Marine life at a Unesco World Heritage site in the Solomon Islands is under threat from a tanker ship that ran aground in early February and has leaked fuel oil along the coast.
The spill from Hong Kong-flagged MW Solomon Trader is worse than first thought, according to the owner. So far more than 70 tonnes of heavy fuel oil have been dumped into the South Pacific Ocean causing a 5km slick along the bay where it still lies grounded.
Buffeted by Cyclone Oma, the bulk carrier was driven onto a reef at Rennell Island on Feb. 5 while loading a cargo of bauxite, the ore used to make aluminium. The ship was carrying 700 tonnes of oil when it ran aground and there are fears the remaining fuel will spoil Rennell Island, the world’s largest raised coral atoll and home to many species found nowhere else.
“Although initial estimates indicated that some 70 tonnes of oil entered the water, it’s now believed that the escaped amount is higher, something that will be clarified as the response progresses,” the ship’s owner and its insurance company, Korea Protection and Indemnity Club, said in a statement. The remaining oil is being transferred to safer tanks.

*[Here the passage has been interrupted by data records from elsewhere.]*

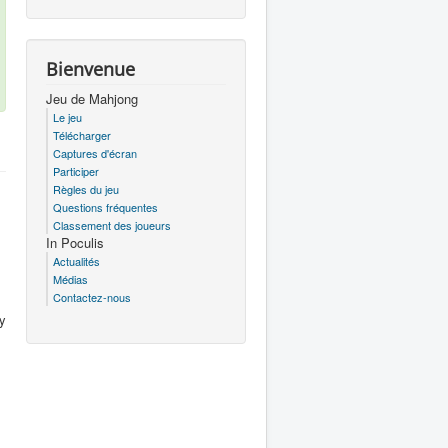
Bienvenue
Jeu de Mahjong
Le jeu
Télécharger
Captures d'écran
Participer
Règles du jeu
Questions fréquentes
Classement des joueurs
In Poculis
Actualités
Médias
Contactez-nous
 y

The eastern half of Rennell Island was the first natural property to be inscribed on the World Heritage List with customary management, and is home to 1,200 Polynesians who live by subsistence farming, hunting and fishing, the United Nations Educational Scientific and Cultural Organisation (UNESCO) website showed.
The United Nations body describes the site, with its unique limestone formations, a large lake and dense forest, as “a true natural laboratory for scientific study”.
Residents told the Guardian newspaper residents they cannot fish in the waters and are forced to drink rainwater after fresh water collected from springs near the shore became contaminated with oil.